*** Extract provided
At each other's throats.
There's two ways to have the
tallest building in the world.
One, build yourself
a giant-ass skyscraper.
Two...
...tear all the other
skyscrapers down.
We're here to build.
To build a team.
The quicker you get
that through your heads,
the better chance you got
of making that team.
Battle of the Year is your chance
to stand on top of the world.
But not if you keep
thinking small.
Not if you're just trying to prove you're
better than the b-boy next to you.
Hey, Coach,
I ain't got to prove shit.
I know I'm better than
the b-boy standing next to me.
Still running that mouth, bro?
Want to try and shut it?
Hey! Hey!
All right, that's it!
That's it!
That's enough!
You two got a problem?
Do Knock's just jealous of Rooster.
Hey!
I said, shut it!
Get back in line!
Get in line!
So you got to know
which one's the best, huh?
Well, let's clear
the decks and find out.
We're splitting into teams.
I need two captains.
Do Knock and Rooster,
surprise, surprise.
Pick your teams.
Double Trouble.
Anis, Flipz.
Kilowatt.
Same.
That's it, that's it!
Let's go!
I want to see a warm-up.
ALL: Oh!
Get it, little man!
Get him out of there!
Let's go, baby!
What you doing, huh?
Work it out, work it out.
Coach, can I
ask you a question?
B-BOY: Smoke him, Rooster!
If the idea is making these
guys a team, then...
Why have them battle?
Yeah.
Isn't there enough
bad blood already?
Just trying to figure out why
we're kicking the hornets' nest.
It's not like these guys
don't feel the pressure.
Wrong kind of pressure.
The right kind will
make them a team.
Let's go!
Let's go, baby!
I'm about to show
you how it's done.
Yeah, that's right, boy.
What?
Man, you ain't got nothing!
Yeah, get him!
Yeah, put it to him now.
Yo, Grifter,
what are you doing?
Yo, it's not even your turn.
That's so wack.
No one can requote this
No one is the dopest
Tell me if you smell me
Tell me you never felt me
I Coming on to help me
Not to overwhelm me
I Move your body
Back up. I got this.
I got this. I got this.
Bring it, whatever
Whatever the weather
I I never say never S
I just owned you! Oh, yeah!
(WHISTLE BLOWING)
Yeah!
That's all you got, kid?
And especially you, Rooster!
No more questions.
No more questions.
This is a joke, right?
I look like I'm joking?
Today's Friday, Grifter,
somebody's got to go.
Not me. Hell, no, not me, Coach.
Any one of them, yo.
Take your damn pick.
You are my pick.
I said we're
breaking into teams.
But you didn't become
part of a team, did you?
Yeah, but I just roasted them, Coach.
I smoked...
"I,I,I."
Everything out of you is "I"
You even understand
the concept of a team?
Might be a cliche, son,
but there is no "I" in team,
and there'll be
no "I" in this team.
This ain't no team,
this is a crew!
And obviously,
I'm better than anyone on it!
Congratulations.
Yo, Coach!
Coach!
Yo, I've taken shits
bigger than Do Knock.
Sisqo wannabe over there.
It's not right. Grifter
smoked him, roasted him.
That was cold, babe.
Coach fired off a warning shot.
Damn right.
Don't give
the man what he wants...
BOTH: You will be gone.
Congratulations, Grifter.
******
Actions to take ::
a: In the b-boy team dialogue, which two dancers does the coach name as captains?
b: Continue the b-boy team dialogue from its final line.
*** Given entries
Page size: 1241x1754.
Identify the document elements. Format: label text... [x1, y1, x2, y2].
******
*** Given entries
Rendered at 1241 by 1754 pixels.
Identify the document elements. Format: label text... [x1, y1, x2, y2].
******
Set of answers ::
a: Do Knock and Rooster.

b:
You're the best.
Here's your bus pass.
You will be gone.
Too bad it wasn't Rooster.
Thank God it wasn't me.
Yeah, word.
Lot of kicks.
Oh, yeah.
My sister's husband's cousin's
mistress runs advertising for Puma,
so she hooked us up
with some gear.
Am I gonna have
a problem with those two?
Those two?
Catch up, Franklyn.
What's the deal with
Rooster and Do Knock?
They're in the middle
of a really heated Twitter war
right now, so...
The point?
They're like Shaq and Kobe.
They used to be real tight,
even ran a crew together.
So what happened?
You've seen them.
They both want
to be the man.
Got to be more
to it than that, man.
A while back, they were
both dating the same chick.
You know how that goes.
Two guys fall in love
with the same girl,
settle it with dance.
It's a tale as old as...
...as time.
We got new bags?
We got bags?
We all get one?
What?
Yo!
Hey!
Yo, listen up.
This came from Dante, man.
You know how much these cost?
These aren't cheap.
I know I can't afford it.
What? No way.
I got a PS Vita!
Are you serious? You can
control it from the back.
Yo, I got a shaver.
Yo, I needed this.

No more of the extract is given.